>> begin Article

Timer-S1 Released: The First Billion-Scale Time Series Foundation Model Achieving SOTA Performance-Timecho

Introduction of Timer

As AI continues to permeate industrial systems, the role of time series data has evolved beyond basic querying and analytics toward more advanced tasks such as equipment state forecasting and intelligent imputation of missing data. Achieving high-precision forecasting in these scenarios increasingly depends on foundation models that are purpose-built for time series characteristics.

However, unlike text, images, or video, time series data presents unique challenges: high variability, stochasticity, and complex temporal dependencies. These factors significantly limit the generalization and scalability of traditional models. As a result, developing domain-specific foundation models for time series has become a central focus in both academia and industry.

To address these challenges, the research team from Tsinghua University, in collaboration with ByteDance, introduces Timer-S1, the latest advancement in the Timer model series (Timer 1.0–3.0). Timer-S1 is the first time series foundation model scaled to billions of parameters, with a context length of up to 11.5K time steps. It achieves state-of-the-art (SOTA) forecasting performance on the large-scale benchmark GIFT-Eval.

The accompanying paper, "Timer-S1: A Billion-Scale Time Series Foundation Model with Serial Scaling," presents the technical details. In this article, we break down the key innovations behind Timer-S1.

Core Challenges in Time Series Foundation Models

Building foundation models for time series involves several fundamental challenges:

Strong Data Heterogeneity

Time series data varies significantly across domains in terms of frequency, distribution, and structure. Capturing multi-scale dependencies in high-dimensional, often unstructured signals remains difficult.

Intrinsic Uncertainty

Real-world time series are typically non-stationary and stochastic. External factors and system dynamics can introduce abrupt distribution shifts, increasing prediction uncertainty.

Scalability Constraints

Scaling techniques widely used in large language models—such as Mixture-of-Experts (MoE)—do not directly translate well to time series, often leading to degraded performance. Balancing sequential dependency modeling with computational efficiency remains a bottleneck.

Training–Inference Gap

Autoregressive models align well with the sequential nature of time series, but suffer from high computational cost and error accumulation during iterative inference. On the other hand, parallel multi-step prediction improves efficiency but fails to capture long-term dependencies.(Figure 1: Long-Horizon Forecasting Accumulates Uncertainty: Each Prediction Depends on Prior Estimates, Making Time Series Forecasting Inherently Sequential）

Timer-S1 is designed as a systematic response to these challenges.

Core Innovation of Timer-S1: The Serial Scaling Paradigm

The key contribution of Timer-S1 is the introduction of a serial scaling paradigm, which integrates the sequential nature of time series forecasting into three tightly coupled dimensions: model architecture, dataset construction, and training pipeline.

>> end Article
>> begin Given entries

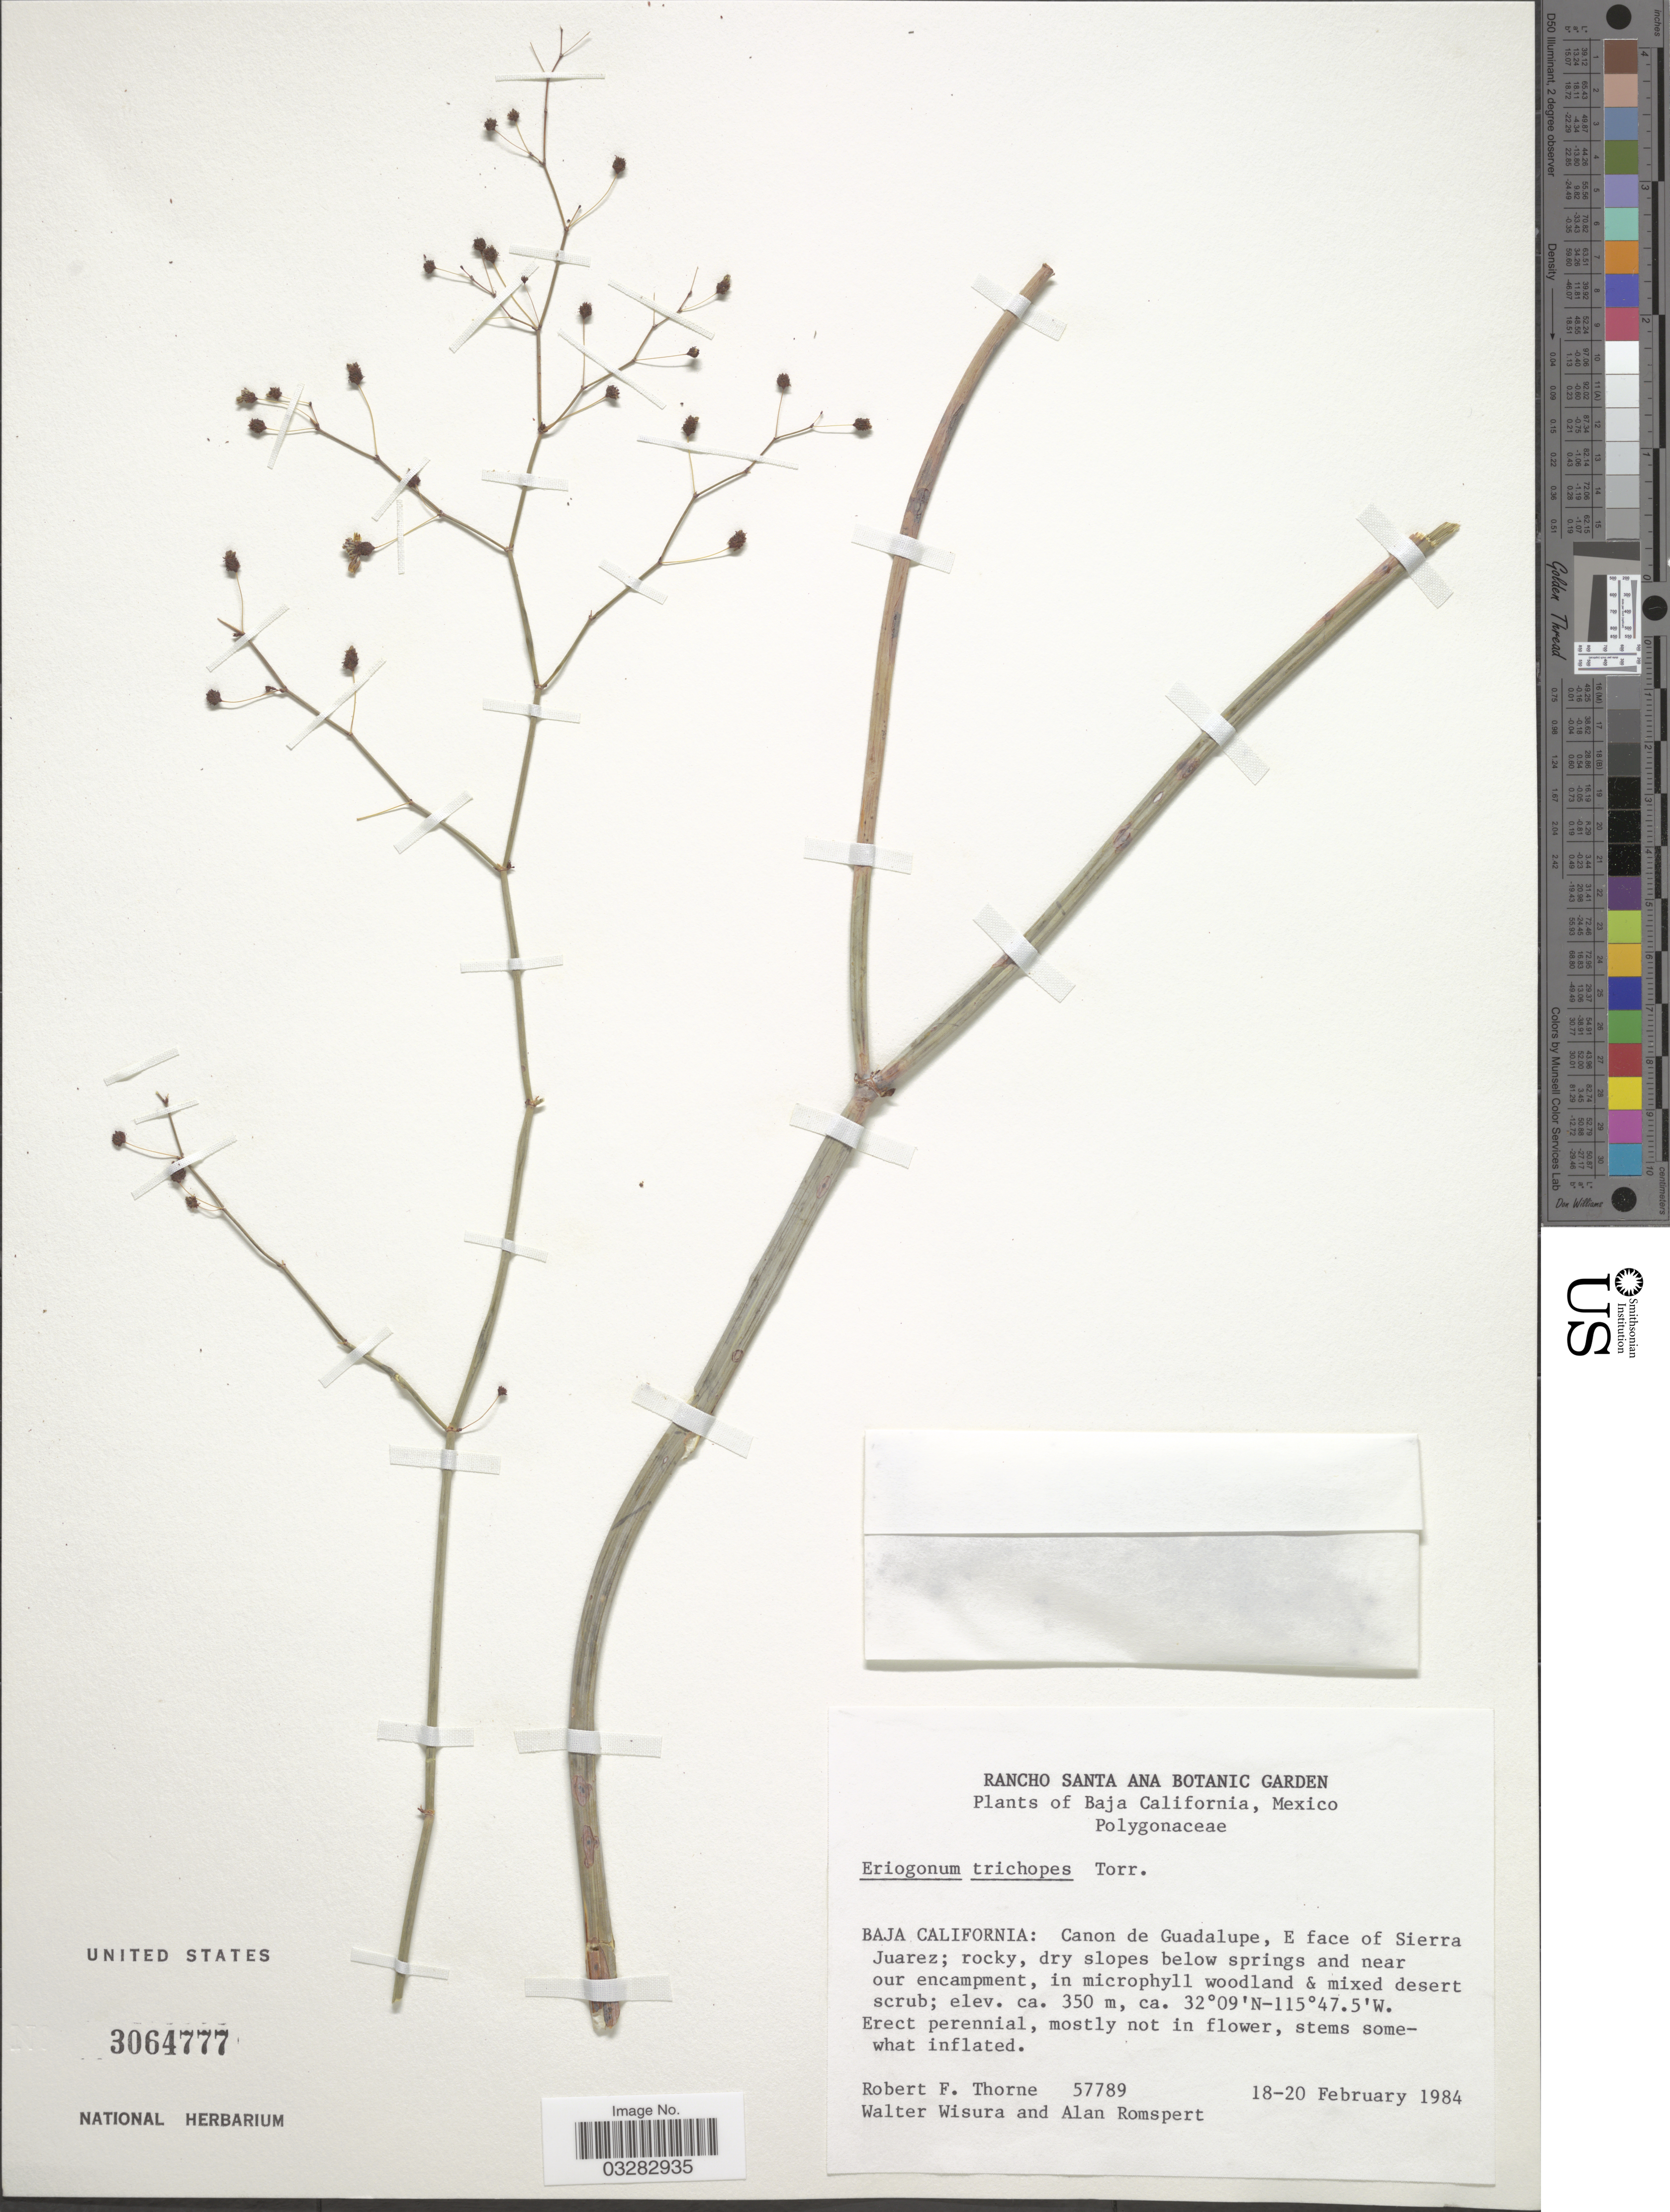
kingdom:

>> end Given entries
>> begin Given entries

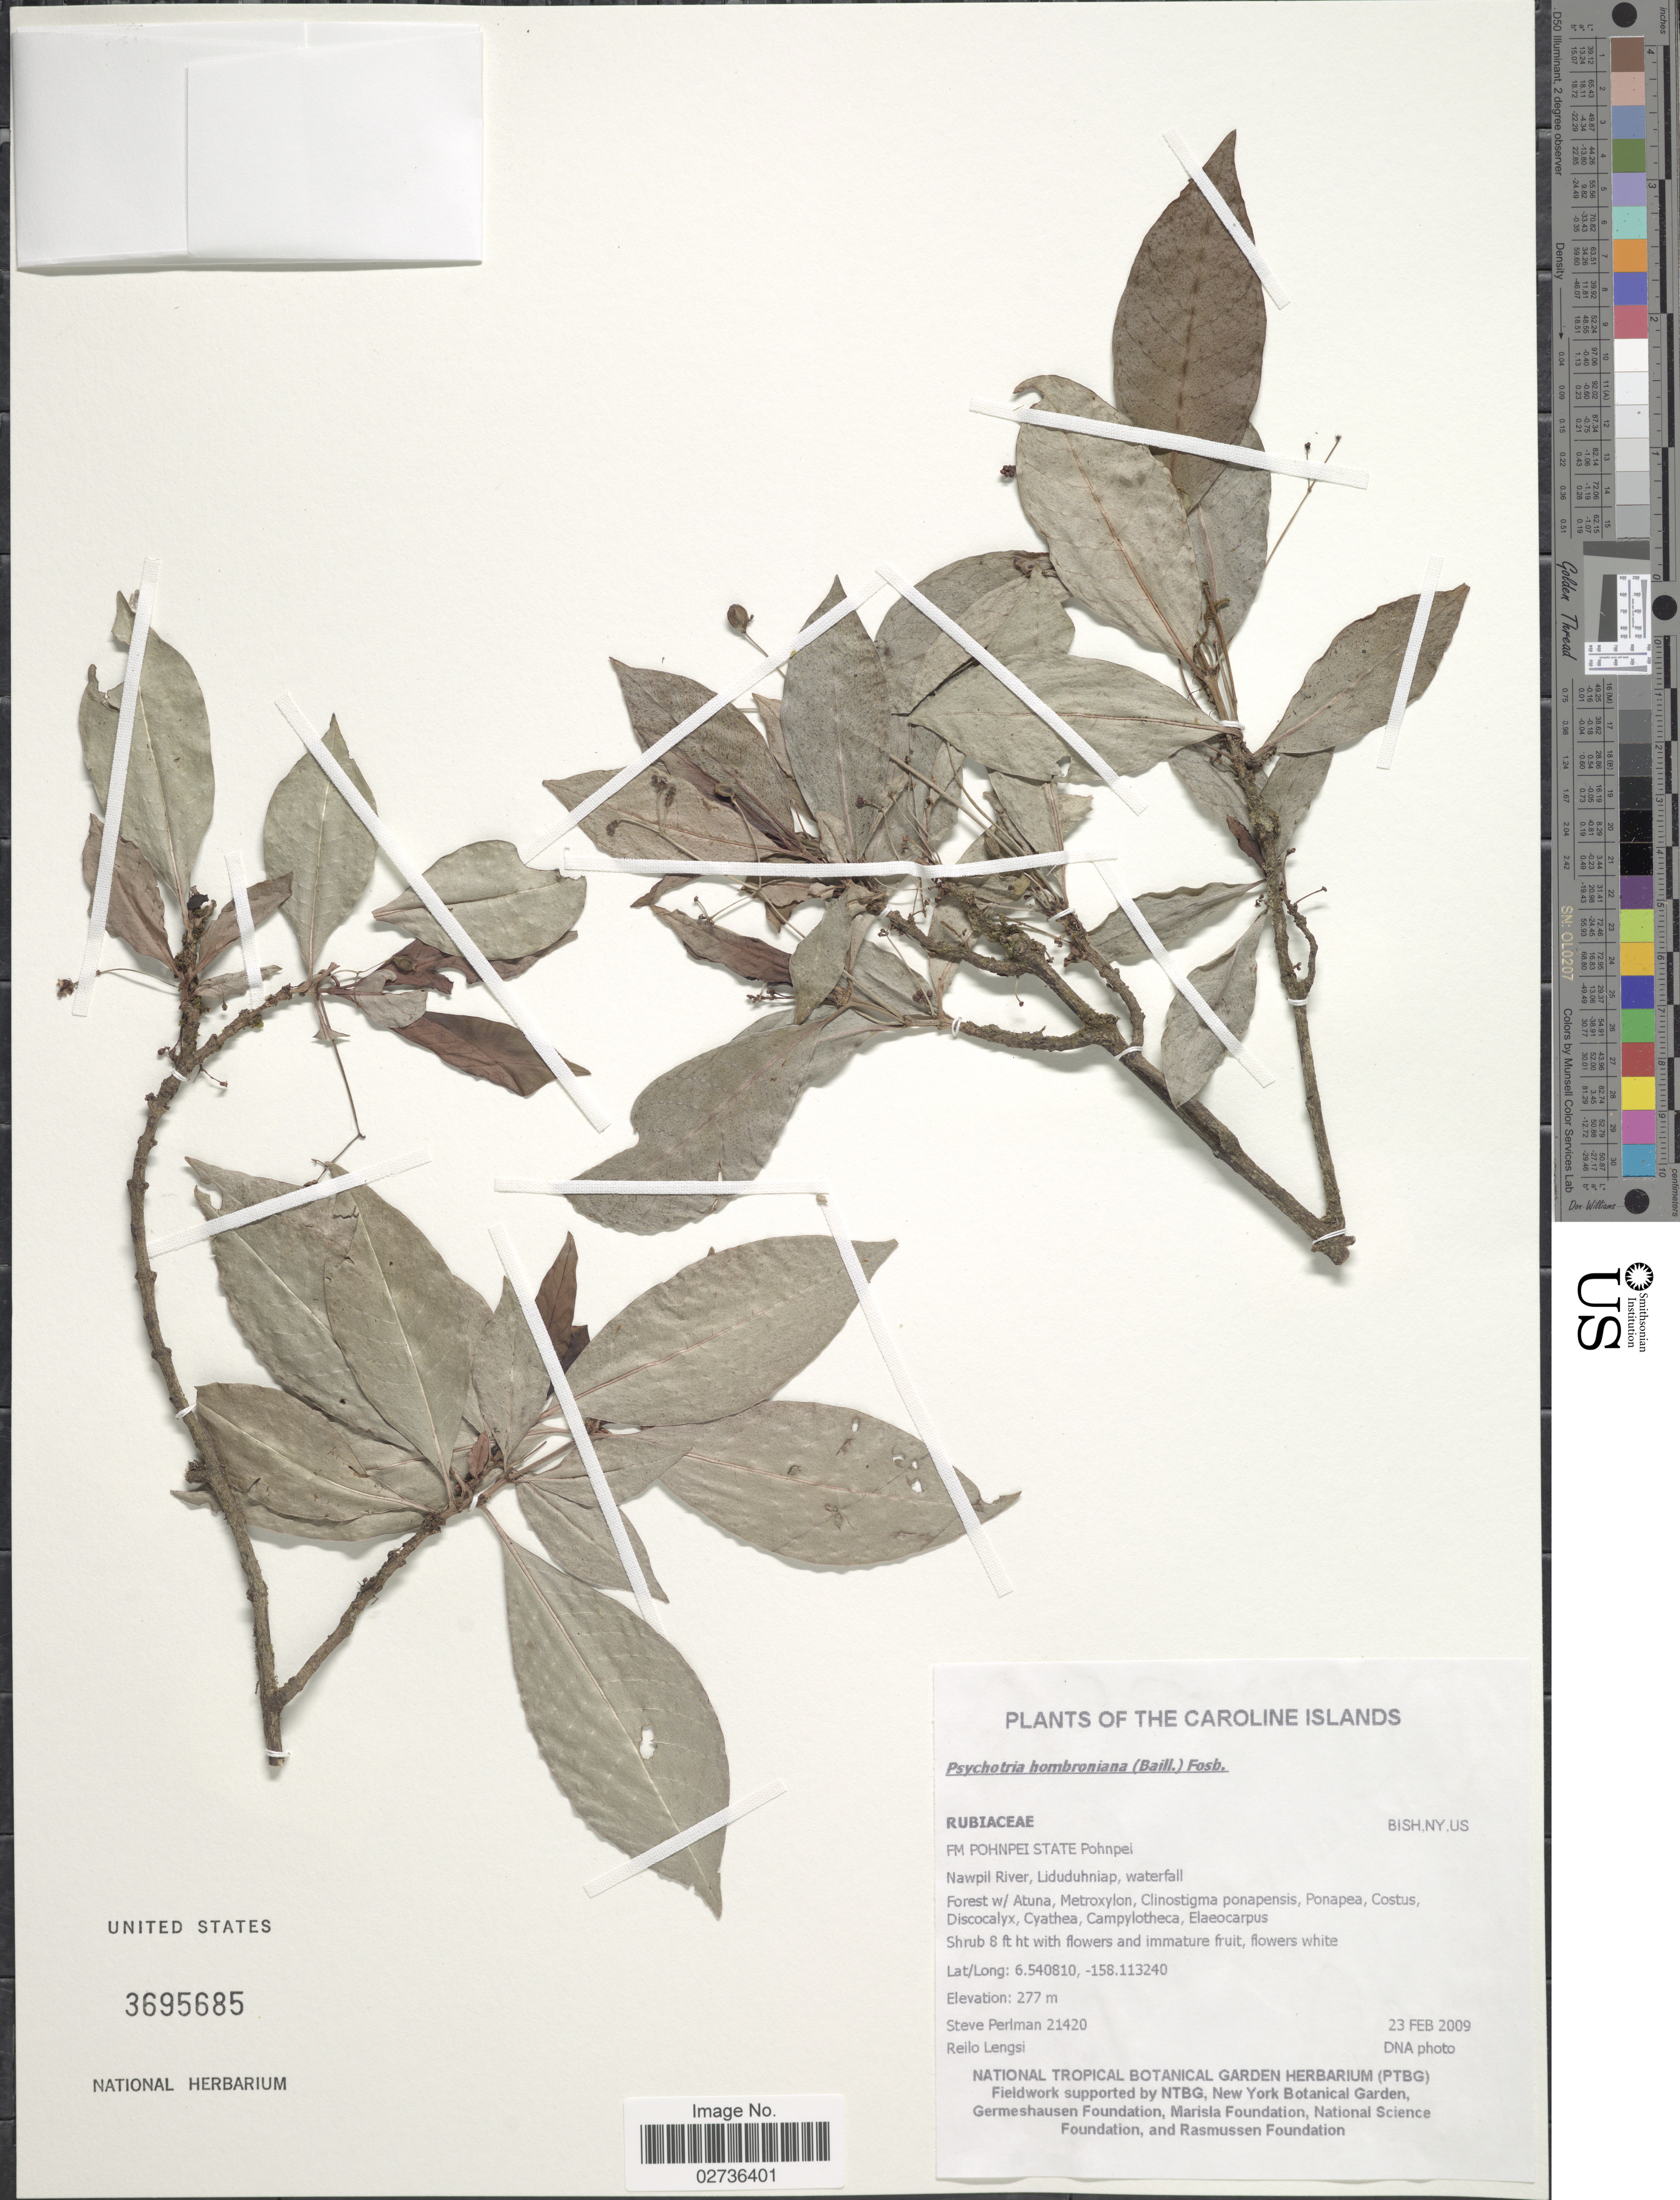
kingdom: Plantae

>> end Given entries

→ **What to produce**:
List the four challenges that the Timer-S1 article names as core difficulties in building time series foundation models.

→ **Answer to this problem**:
Strong Data Heterogeneity
Intrinsic Uncertainty
Scalability Constraints
Training–Inference Gap